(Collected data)
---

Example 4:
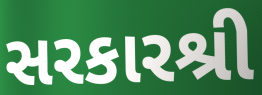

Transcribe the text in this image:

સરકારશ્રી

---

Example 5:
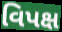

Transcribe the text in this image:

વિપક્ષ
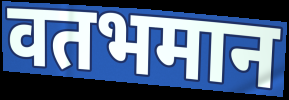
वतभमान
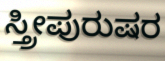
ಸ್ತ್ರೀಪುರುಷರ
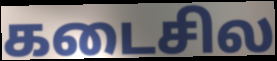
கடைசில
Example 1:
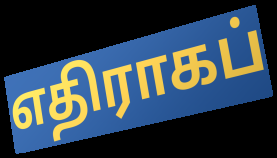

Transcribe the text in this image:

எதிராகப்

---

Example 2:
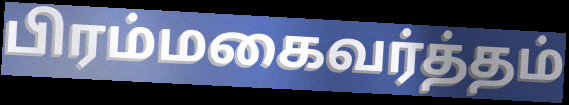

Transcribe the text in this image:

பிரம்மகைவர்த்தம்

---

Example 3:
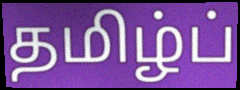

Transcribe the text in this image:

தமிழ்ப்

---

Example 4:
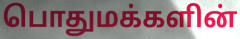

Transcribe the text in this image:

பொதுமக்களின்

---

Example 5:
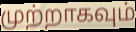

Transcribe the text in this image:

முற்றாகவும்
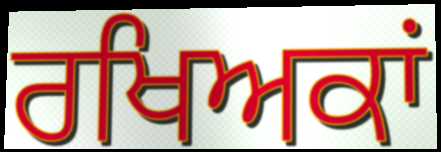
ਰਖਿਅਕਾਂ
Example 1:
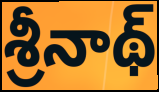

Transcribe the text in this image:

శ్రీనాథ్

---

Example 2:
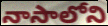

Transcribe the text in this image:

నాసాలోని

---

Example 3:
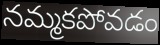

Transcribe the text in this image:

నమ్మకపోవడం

- [TASK STATEMENT]: What is needed is an exact repeat of the records, with every picture left out.

- [ANSWER BOX]:
---

Example 4:

Transcribe the text in this image:

સરકારશ્રી

---

Example 5:

Transcribe the text in this image:

વિપક્ષ
वतभमान
ಸ್ತ್ರೀಪುರುಷರ
கடைசில
Example 1:

Transcribe the text in this image:

எதிராகப்

---

Example 2:

Transcribe the text in this image:

பிரம்மகைவர்த்தம்

---

Example 3:

Transcribe the text in this image:

தமிழ்ப்

---

Example 4:

Transcribe the text in this image:

பொதுமக்களின்

---

Example 5:

Transcribe the text in this image:

முற்றாகவும்
ਰਖਿਅਕਾਂ
Example 1:

Transcribe the text in this image:

శ్రీనాథ్

---

Example 2:

Transcribe the text in this image:

నాసాలోని

---

Example 3:

Transcribe the text in this image:

నమ్మకపోవడం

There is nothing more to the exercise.